While he excels in the field now, accounting hasn’t been on his career plan for long. He arrived at the specialty by a process of elimination.
Brym and his wife, both native St. Louisans, began their careers in mental health in Georgia. He attended a specialized training program following high school for drug and alcohol abuse counseling. But after seven years in the field, he changed course with a quality control position at a manufacturing company.
By 2009, the Bryms decided to migrate back to St. Louis, where he found a job as a salesman and started researching local universities.

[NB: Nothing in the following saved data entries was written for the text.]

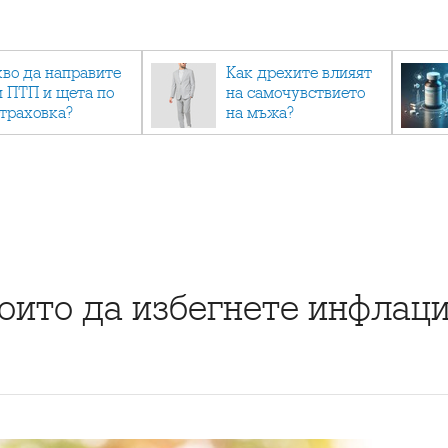
кво да направите
Как дрехите влияят
и ПТП и щета по
на самочувствието
страховка?
на мъжа?
които да избегнете инфлац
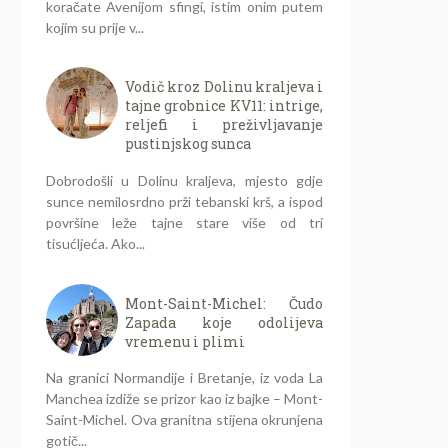
koračate Avenijom sfingi, istim onim putem
kojim su prije v...
Vodič kroz Dolinu kraljeva i
tajne grobnice KV11: intrige,
reljefi i preživljavanje
pustinjskog sunca
Dobrodošli u Dolinu kraljeva, mjesto gdje
sunce nemilosrdno prži tebanski krš, a ispod
površine leže tajne stare više od tri
tisućljeća. Ako...
Mont-Saint-Michel: Čudo
Zapada koje odolijeva
vremenu i plimi
Na granici Normandije i Bretanje, iz voda La
Manchea izdiže se prizor kao iz bajke – Mont-
Saint-Michel. Ova granitna stijena okrunjena
gotič...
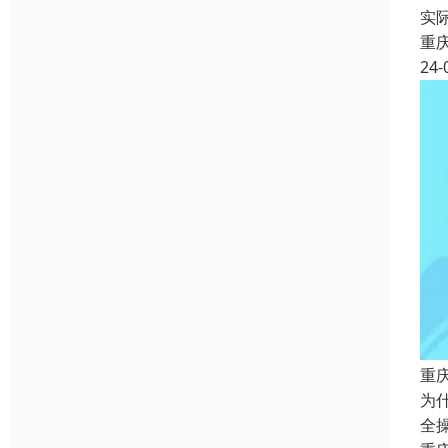
实
重
24-
重
为
全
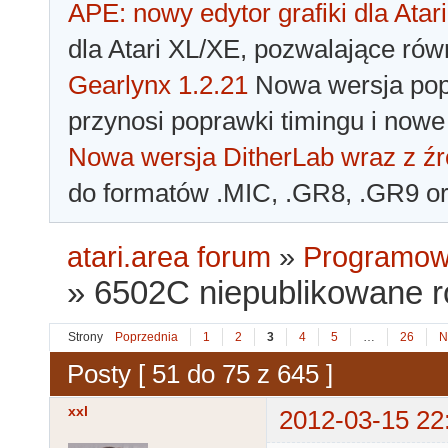
APE: nowy edytor grafiki dla Atari
dla Atari XL/XE, pozwalające rów
Gearlynx 1.2.21
Nowa wersja popu
przynosi poprawki timingu i nowe
Nowa wersja DitherLab wraz z źr
do formatów .MIC, .GR8, .GR9 o
atari.area forum
»
Programowa
»
6502C niepublikowane 
Strony
Poprzednia
1
2
3
4
5
…
26
N
Posty [ 51 do 75 z 645 ]
xxl
2012-03-15 22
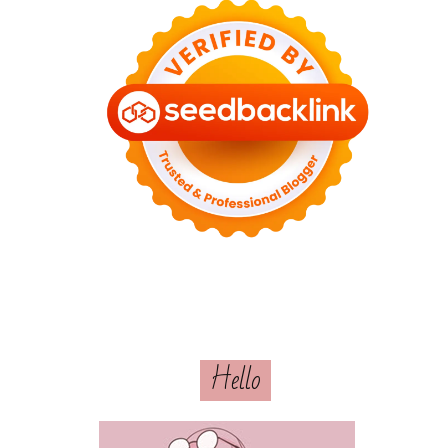
Hello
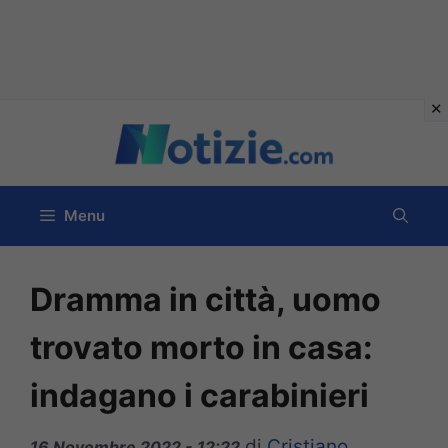
Vai
al
contenuto
Menu
Dramma in città, uomo
trovato morto in casa:
indagano i carabinieri
di
Cristiano
16 Novembre 2022 - 12:22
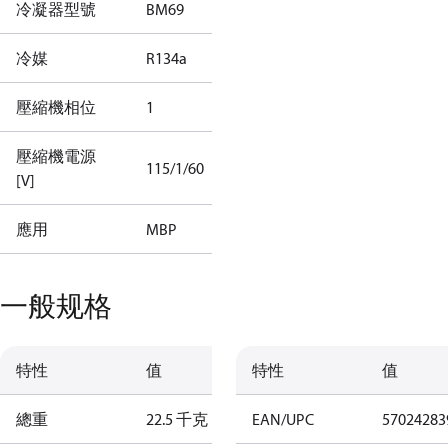
冷凝器型號
BM69
冷媒
R134a
壓縮機相位
1
壓縮機電源
115/1/60
[V]
應用
MBP
一般规格
特性
值
特性
值
總重
22.5 千克
EAN/UPC
57024283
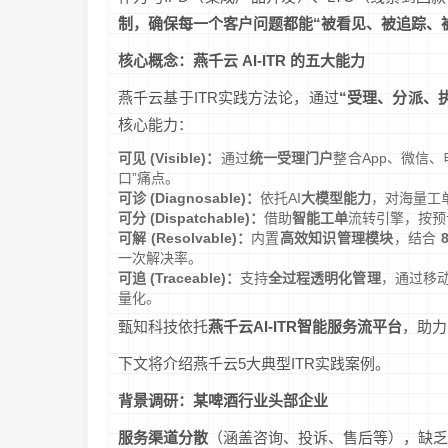
制，确保每一个客户问题都能“被看见、被追踪、
核心概念：燕千云 AI-ITR 的五大能力
燕千云基于ITR实践方法论，通过
“受理、分派、
核心能力：
可见 (Visible)：
通过
统一受理门户
整合App、微信
口”痛点。
可诊 (Diagnosable)：
依托AI
大模型能力
，对海量工
可分 (Dispatchable)：
借助
智能工单
流转引擎，按预
可解 (Resolvable)：
内置
高效知识管理模块
，结合
一次解决率。
可追 (Traceable)：
支持
全过程透明化管理
，通过移
量化。
甄知科技依托
燕千云AI-ITR智能服务流平台
，助力
下文将介绍燕千云5大典型ITR实践案例。
背景调研：某啤酒行业头部企业
服务渠道分散
（涵盖咨询、投诉、售后等），缺乏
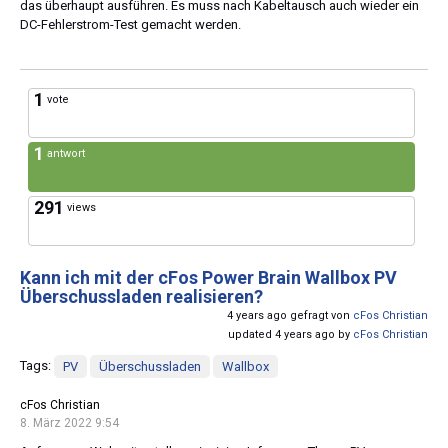
das überhaupt ausführen. Es muss nach Kabeltausch auch wieder ein
DC-Fehlerstrom-Test gemacht werden.
1
vote
1
antwort
291
views
Kann ich mit der cFos Power Brain Wallbox PV
Überschussladen realisieren?
4 years ago gefragt von
cFos Christian
updated 4 years ago by
cFos Christian
Tags:
PV
Überschussladen
Wallbox
cFos Christian
8. März 2022 9:54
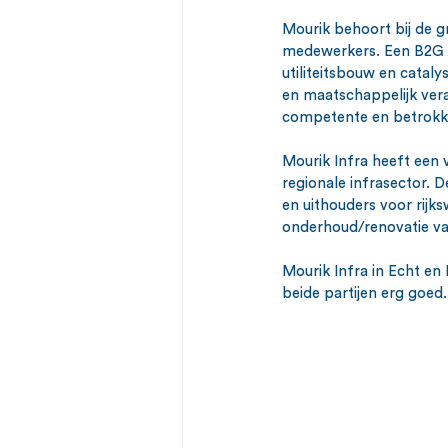
Mourik behoort bij de g
medewerkers. Een B2G en
utiliteitsbouw en cataly
en maatschappelijk ver
competente en betrokke
Mourik Infra heeft een v
regionale infrasector. 
en uithouders voor rij
onderhoud/renovatie va
Mourik Infra in Echt en
beide partijen erg goed.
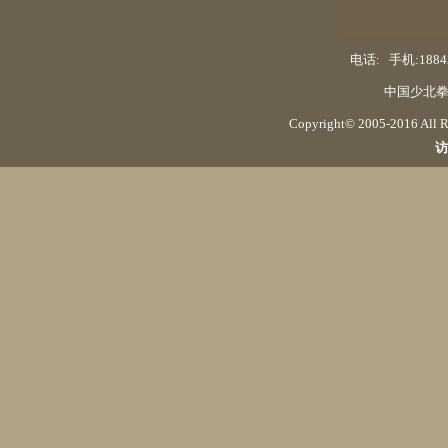
电话: 手机:18842
中国少北拳
Copyright© 2005-2016 Al
访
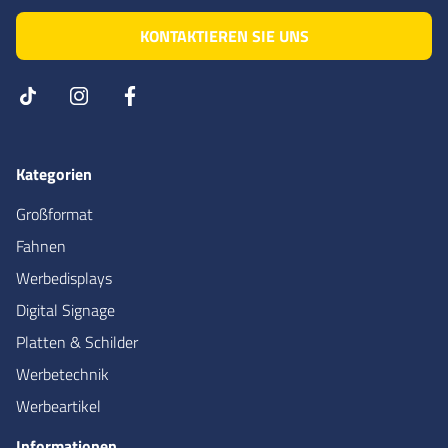
KONTAKTIEREN SIE UNS
Kategorien
Großformat
Fahnen
Werbedisplays
Digital Signage
Platten & Schilder
Werbetechnik
Werbeartikel
Informationen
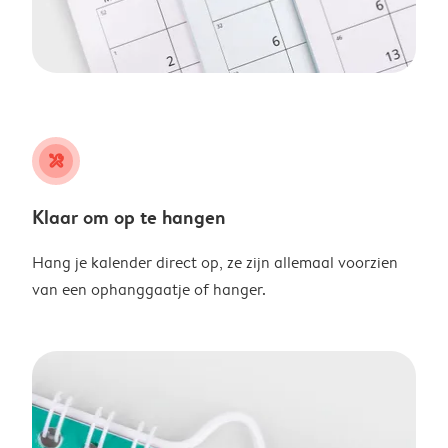
tools
Klaar om op te hangen
Hang je kalender direct op, ze zijn allemaal voorzien
van een ophanggaatje of hanger.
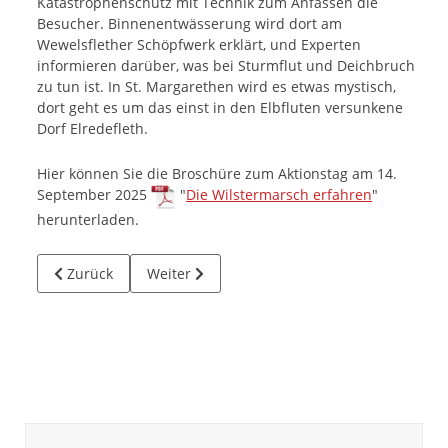
Katastrophenschutz mit Technik zum Anfassen die
Besucher. Binnenentwässerung wird dort am
Wewelsflether Schöpfwerk erklärt, und Experten
informieren darüber, was bei Sturmflut und Deichbruch
zu tun ist. In St. Margarethen wird es etwas mystisch,
dort geht es um das einst in den Elbfluten versunkene
Dorf Elredefleth.
Hier können Sie die Broschüre zum Aktionstag am 14.
September 2025
"
Die Wilstermarsch erfahren
"
herunterladen.
Vorheriger Beitrag: Als in Wilster Holzschiffe gebaut wurde
Nächster Beitrag: Neuer Anstrich der Trepp
Zurück
Weiter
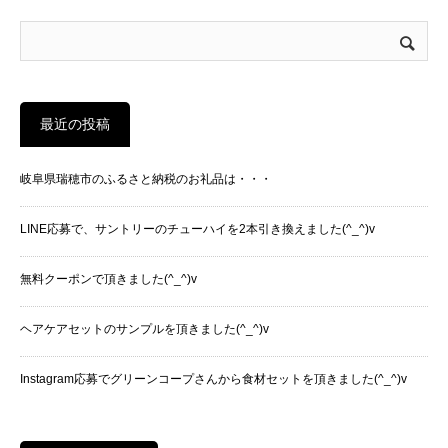
最近の投稿
岐阜県瑞穂市のふるさと納税のお礼品は・・・
LINE応募で、サントリーのチューハイを2本引き換えました(^_^)v
無料クーポンで頂きました(^_^)v
ヘアケアセットのサンプルを頂きました(^_^)v
Instagram応募でグリーンコープさんから食材セットを頂きました(^_^)v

Brym knew he wanted to attend an accredited business program, which narrowed his options to just a few schools in St. Louis. From there, he debated economics and finance before finally landing on accounting for the job possibilities it could produce in his hometown.
Brym started toward that path at St. Louis Community College–Meramec, where he participated in the honors program and had a majority of his tuition paid for. With that financial assistance, he began researching ways to continue such help upon earning his associate degree and entering a bachelor’s program. His efforts pointed to UMSL and its Community College President’s Scholarship, which covers 15 credit hours each fall and spring semester.

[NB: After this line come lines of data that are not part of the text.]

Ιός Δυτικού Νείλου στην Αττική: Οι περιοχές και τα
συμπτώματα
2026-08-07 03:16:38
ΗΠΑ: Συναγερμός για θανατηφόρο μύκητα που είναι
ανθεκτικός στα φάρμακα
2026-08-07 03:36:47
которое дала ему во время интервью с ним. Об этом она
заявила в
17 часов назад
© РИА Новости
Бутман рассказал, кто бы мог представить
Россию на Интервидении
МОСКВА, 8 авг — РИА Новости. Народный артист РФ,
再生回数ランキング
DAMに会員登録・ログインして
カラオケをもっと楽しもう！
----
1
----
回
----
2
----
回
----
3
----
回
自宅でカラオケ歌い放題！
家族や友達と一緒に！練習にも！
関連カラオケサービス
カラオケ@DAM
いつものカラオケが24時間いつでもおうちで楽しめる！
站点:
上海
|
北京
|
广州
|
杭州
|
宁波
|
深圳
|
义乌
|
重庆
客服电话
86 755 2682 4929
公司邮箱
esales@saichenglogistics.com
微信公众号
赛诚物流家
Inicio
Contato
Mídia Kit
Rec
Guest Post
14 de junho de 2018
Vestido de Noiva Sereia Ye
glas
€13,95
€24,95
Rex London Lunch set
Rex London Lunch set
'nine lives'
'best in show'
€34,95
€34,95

“Earning that scholarship was huge for me,” Brym said. “During the course of this time, my family was progressing. I had two kids while I was at UMSL. I was still working full time – 50 or 60 hours a week – putting myself through school. In an already busy time, it was one less thing to keep me up at night.”
While at UMSL, he found a friendly set of faculty members within the Department of Accounting that prepared him not just for the CPA exam and day-to-day tasks but also landing a job offer prior to graduation.

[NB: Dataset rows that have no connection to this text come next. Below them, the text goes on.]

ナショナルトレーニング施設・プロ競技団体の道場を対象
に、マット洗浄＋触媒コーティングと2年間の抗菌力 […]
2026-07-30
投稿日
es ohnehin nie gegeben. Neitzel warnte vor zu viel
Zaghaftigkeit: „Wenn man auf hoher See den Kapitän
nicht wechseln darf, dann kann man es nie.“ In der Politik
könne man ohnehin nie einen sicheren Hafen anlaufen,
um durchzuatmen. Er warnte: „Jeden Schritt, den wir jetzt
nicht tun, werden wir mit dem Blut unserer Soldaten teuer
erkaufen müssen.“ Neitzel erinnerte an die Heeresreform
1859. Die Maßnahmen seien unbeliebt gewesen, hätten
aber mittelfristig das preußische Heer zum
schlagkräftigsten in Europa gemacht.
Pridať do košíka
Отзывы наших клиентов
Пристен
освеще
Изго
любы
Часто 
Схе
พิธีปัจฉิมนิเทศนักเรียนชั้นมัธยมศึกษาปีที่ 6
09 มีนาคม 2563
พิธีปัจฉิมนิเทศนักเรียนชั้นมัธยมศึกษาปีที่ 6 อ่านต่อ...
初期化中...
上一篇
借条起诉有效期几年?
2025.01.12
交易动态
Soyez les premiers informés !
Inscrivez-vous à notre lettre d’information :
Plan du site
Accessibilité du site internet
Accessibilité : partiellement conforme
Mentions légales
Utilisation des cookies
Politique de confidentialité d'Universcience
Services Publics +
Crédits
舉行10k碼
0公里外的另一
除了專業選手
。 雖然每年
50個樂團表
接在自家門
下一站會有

“Educationally, I don’t know how my experience could have been any better,” Brym said. “What I liked about UMSL was that they didn’t only offer a great environment – they thought about you after you left UMSL. They considered how to prepare students so they could walk straight into a job when they left with their degrees.”
This proactive approach came through networking events and professional development workshops that attracted practitioners from across the region. Brym attended as many of those opportunities as he could and believes they helped further prepare him for his career course after UMSL.
These days, he offers his knowledge and varied experiences as a mentor to accounting students at his alma mater. He does this while balancing presidential roles on two local nonprofit volunteer boards.
Brym leads the associate board of directors for Operation Food Search as well as the board of directors for Strange Cares, the nonprofit arm of Strange Donuts. Through these experiences, he’s able to help feed some of St. Louis’ most vulnerable populations and help eliminate educational barriers for others.
“At Strange Cares, we always say, ‘From hair school to Harvard.’ Whatever you’re in to, we want to try to help you get there,” Brym said. “A lot of times, families don’t have the means to send kids to educational programs they’re interested in. We award scholarships to those kids so they can go do those things. It’s really rewarding.”